- _Requirement A_
From the China op-ed, copy the stretch from "View Original" through "retaliatory tariff environment." word for word.
- _Requirement B_
Per the China op-ed, by how many percentage points did negative views of China rise in the United States between 2006 and 2016?

- _Page text_
□ □ □ □ □ □ □

Caracal | Communications for Geopolitics

View Original

Morning Consult - Marc A. Ross OpEd: Sure, China Is a Competitor, but It’s Also a Market

April 5, 2018

Much of the press coverage on the current state of U.S.-China commercial relations is focused on competition, and not enough on the market for American goods and services.

China as a competitor has been dominating press headlines for years. Candidates seeking high office in the United States have been informing voters that China plays unfair, doing business there makes little sense and the only solution is tough action. Numerous political columnists use China to score easy points and advance one-sided protectionist remedies.

Years of one-sided opinion is having a negative impact on U.S.-China commercial relations and is fostering a tit-for-tat retaliatory tariff environment.

In the United States, Pew Research reports negative views of China have increased by 26 percentage points between 2006 and 2016. And American negativity towards China has been higher than Chinese negativity toward the United States in every year since 2014.

A January 2017 Pew Research survey of Americans found that 65 percent of respondents said China is either an adversary (22 percent) or a serious problem (43 percent), while only about a third (31 percent) said China is not an issue.

And in a separate Spring 2016 survey by Pew Research, a majority (55 percent) of Americans held an unfavorable opinion of what more and more Americans see as our most significant Asian rival.

This hostile environment is the public affairs reality that American business is facing right now.

Many Americans now see China, one of our most significant and most promising markets, as a loser for US business. Unfortunately, this belief is fertile ground for politicians supporting protectionist policies and trade halting tariffs. Actions that if successfully passed would force Beijing to respond with retaliatory trade tactics including increased limits stifling full access to the growing Chinese consumer marketplace for American goods and services.

It is time for those that care about a productive and engaged US-China commercial relationship to take these polls seriously and engage Americans in Main Street coffee shops and at picnic tables during backyard BBQs.

□ □ □ □ □ □ □

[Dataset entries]
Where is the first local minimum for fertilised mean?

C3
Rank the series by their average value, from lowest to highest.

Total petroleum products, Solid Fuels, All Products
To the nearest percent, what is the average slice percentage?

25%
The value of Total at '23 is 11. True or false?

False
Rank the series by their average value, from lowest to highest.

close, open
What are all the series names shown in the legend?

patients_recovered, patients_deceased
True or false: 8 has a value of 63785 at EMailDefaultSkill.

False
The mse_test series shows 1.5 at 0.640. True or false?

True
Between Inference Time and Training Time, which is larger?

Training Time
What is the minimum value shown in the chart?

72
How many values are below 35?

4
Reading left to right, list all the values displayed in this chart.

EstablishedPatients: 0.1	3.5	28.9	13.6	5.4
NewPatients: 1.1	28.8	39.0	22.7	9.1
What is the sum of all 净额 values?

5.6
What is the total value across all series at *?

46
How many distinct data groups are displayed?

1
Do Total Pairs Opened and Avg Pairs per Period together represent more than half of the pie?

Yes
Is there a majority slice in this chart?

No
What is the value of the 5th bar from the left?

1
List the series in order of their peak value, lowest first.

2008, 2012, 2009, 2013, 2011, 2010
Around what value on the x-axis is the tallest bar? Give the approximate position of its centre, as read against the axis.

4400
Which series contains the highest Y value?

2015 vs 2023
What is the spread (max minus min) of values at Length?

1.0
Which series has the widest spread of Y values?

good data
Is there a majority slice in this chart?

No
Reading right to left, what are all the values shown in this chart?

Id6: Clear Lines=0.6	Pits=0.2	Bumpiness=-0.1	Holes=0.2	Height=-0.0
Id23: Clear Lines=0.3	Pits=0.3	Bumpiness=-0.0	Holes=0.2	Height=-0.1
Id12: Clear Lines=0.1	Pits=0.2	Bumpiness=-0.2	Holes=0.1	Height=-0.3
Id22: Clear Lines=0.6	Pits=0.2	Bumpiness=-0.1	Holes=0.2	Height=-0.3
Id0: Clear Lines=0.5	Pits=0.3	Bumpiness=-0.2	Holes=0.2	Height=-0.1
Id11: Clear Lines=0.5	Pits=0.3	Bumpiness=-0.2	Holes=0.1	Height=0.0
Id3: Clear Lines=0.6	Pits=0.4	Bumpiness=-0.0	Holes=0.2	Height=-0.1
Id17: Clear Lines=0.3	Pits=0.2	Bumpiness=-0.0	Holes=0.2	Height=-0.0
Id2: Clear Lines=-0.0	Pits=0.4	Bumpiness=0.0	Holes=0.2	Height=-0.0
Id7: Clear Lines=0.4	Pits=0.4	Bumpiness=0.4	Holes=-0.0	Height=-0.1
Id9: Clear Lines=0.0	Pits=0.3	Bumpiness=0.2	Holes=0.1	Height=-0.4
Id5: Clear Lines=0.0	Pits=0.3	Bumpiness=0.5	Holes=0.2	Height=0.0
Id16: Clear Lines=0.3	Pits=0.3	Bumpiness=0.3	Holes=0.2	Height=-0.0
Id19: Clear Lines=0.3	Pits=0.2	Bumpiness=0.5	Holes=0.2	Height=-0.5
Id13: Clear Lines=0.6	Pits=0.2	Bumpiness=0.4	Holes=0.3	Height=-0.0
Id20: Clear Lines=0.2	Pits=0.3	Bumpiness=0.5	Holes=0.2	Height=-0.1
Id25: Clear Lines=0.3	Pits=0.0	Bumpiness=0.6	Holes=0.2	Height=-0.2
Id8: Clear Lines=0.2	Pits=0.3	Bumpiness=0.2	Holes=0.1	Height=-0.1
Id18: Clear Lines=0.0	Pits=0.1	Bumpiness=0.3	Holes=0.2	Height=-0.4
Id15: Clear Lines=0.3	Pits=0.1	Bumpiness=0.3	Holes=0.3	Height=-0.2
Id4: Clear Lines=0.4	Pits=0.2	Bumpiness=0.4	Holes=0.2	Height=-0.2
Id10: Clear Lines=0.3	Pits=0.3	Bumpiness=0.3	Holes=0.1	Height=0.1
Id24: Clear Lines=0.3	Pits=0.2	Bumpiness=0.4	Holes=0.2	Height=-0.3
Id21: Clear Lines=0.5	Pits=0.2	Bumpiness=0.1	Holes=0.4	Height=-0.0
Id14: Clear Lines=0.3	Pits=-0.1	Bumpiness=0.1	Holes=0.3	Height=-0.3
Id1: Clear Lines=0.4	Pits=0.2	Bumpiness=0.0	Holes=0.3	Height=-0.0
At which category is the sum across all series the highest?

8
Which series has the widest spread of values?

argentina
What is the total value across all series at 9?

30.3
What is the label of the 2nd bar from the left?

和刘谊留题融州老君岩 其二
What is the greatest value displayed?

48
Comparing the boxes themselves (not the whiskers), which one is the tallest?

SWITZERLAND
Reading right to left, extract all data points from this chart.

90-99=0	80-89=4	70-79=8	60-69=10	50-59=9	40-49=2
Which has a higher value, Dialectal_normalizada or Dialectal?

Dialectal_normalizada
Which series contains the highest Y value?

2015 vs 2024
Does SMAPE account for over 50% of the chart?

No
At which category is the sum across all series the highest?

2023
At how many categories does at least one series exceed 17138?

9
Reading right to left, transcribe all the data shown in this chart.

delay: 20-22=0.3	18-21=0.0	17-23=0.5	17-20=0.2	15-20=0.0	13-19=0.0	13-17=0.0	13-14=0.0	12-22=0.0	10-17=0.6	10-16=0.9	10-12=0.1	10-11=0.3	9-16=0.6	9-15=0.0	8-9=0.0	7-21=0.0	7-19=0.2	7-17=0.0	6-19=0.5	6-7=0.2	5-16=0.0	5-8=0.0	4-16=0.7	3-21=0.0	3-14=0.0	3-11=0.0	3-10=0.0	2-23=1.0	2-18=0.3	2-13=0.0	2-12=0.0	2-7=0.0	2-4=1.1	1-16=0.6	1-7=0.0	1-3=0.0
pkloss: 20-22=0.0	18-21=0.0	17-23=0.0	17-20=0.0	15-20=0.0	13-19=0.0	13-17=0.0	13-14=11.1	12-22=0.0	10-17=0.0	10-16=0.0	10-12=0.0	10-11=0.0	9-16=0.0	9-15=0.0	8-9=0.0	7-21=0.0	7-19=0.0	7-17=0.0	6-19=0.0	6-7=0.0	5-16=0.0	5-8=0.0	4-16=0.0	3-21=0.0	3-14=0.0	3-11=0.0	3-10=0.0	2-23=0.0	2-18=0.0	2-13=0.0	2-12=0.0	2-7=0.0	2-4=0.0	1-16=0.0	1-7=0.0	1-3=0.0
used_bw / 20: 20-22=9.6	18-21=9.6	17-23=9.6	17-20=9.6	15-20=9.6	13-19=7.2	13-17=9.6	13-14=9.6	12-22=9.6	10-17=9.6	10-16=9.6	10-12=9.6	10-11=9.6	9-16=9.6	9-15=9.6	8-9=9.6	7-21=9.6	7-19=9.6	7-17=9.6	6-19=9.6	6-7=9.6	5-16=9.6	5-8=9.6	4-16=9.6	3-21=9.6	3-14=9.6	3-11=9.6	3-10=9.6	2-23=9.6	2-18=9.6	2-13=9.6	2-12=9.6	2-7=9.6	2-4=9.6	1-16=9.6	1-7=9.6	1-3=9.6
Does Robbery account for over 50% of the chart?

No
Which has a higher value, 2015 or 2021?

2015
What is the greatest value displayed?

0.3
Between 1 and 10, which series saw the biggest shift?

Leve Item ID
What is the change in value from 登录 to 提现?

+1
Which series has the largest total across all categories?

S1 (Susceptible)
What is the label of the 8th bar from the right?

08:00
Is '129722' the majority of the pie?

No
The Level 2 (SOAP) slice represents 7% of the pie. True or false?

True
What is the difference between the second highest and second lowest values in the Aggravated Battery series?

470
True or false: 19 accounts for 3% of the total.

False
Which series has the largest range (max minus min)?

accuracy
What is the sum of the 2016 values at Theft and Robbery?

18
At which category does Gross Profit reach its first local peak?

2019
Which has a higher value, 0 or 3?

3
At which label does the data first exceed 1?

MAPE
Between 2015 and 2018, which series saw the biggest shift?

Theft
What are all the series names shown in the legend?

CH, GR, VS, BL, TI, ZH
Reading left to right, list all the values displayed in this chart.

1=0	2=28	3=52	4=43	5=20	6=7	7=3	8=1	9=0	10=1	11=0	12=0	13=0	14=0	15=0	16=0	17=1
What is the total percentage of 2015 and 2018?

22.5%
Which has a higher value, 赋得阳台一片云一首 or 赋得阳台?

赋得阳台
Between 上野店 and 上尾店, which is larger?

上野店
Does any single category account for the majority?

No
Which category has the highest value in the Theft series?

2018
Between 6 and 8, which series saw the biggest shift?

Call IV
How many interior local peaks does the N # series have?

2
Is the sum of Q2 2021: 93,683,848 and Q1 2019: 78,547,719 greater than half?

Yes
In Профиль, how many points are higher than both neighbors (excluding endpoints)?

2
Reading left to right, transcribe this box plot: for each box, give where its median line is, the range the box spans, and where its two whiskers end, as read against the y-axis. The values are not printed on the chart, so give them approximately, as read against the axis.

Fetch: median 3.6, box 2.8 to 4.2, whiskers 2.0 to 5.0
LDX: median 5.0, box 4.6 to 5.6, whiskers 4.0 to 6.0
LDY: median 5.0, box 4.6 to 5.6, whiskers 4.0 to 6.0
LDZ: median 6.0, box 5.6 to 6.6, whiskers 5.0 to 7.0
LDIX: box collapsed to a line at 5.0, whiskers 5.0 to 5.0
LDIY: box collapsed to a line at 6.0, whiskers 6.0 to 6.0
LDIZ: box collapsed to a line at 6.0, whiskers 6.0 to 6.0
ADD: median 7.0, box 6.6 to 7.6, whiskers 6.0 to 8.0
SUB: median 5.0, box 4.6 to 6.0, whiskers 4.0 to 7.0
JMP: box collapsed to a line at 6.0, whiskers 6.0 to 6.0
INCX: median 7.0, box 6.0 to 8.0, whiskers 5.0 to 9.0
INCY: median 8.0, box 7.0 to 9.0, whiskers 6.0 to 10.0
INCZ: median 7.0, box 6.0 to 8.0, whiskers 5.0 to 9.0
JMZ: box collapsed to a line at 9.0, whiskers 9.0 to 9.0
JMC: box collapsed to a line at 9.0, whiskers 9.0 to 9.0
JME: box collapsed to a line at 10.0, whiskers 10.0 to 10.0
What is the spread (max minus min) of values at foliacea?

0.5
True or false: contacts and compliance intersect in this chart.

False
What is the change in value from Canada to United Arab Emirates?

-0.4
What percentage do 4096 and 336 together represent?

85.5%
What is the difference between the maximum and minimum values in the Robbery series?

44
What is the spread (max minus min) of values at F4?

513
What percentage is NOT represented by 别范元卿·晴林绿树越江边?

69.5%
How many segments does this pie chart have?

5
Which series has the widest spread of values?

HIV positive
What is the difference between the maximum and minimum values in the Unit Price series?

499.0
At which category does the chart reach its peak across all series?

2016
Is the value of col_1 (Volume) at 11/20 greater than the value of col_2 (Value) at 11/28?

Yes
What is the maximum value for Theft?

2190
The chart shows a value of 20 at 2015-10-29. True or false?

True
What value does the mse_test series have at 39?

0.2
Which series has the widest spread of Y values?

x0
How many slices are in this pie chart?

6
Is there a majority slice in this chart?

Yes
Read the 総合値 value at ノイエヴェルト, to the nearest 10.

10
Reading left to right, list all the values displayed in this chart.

□ □ □ □ □ □ □

- _Task result A_
View Original

Morning Consult - Marc A. Ross OpEd: Sure, China Is a Competitor, but It’s Also a Market

April 5, 2018

Much of the press coverage on the current state of U.S.-China commercial relations is focused on competition, and not enough on the market for American goods and services.

China as a competitor has been dominating press headlines for years. Candidates seeking high office in the United States have been informing voters that China plays unfair, doing business there makes little sense and the only solution is tough action. Numerous political columnists use China to score easy points and advance one-sided protectionist remedies.

Years of one-sided opinion is having a negative impact on U.S.-China commercial relations and is fostering a tit-for-tat retaliatory tariff environment.

- _Task result B_
26 percentage points.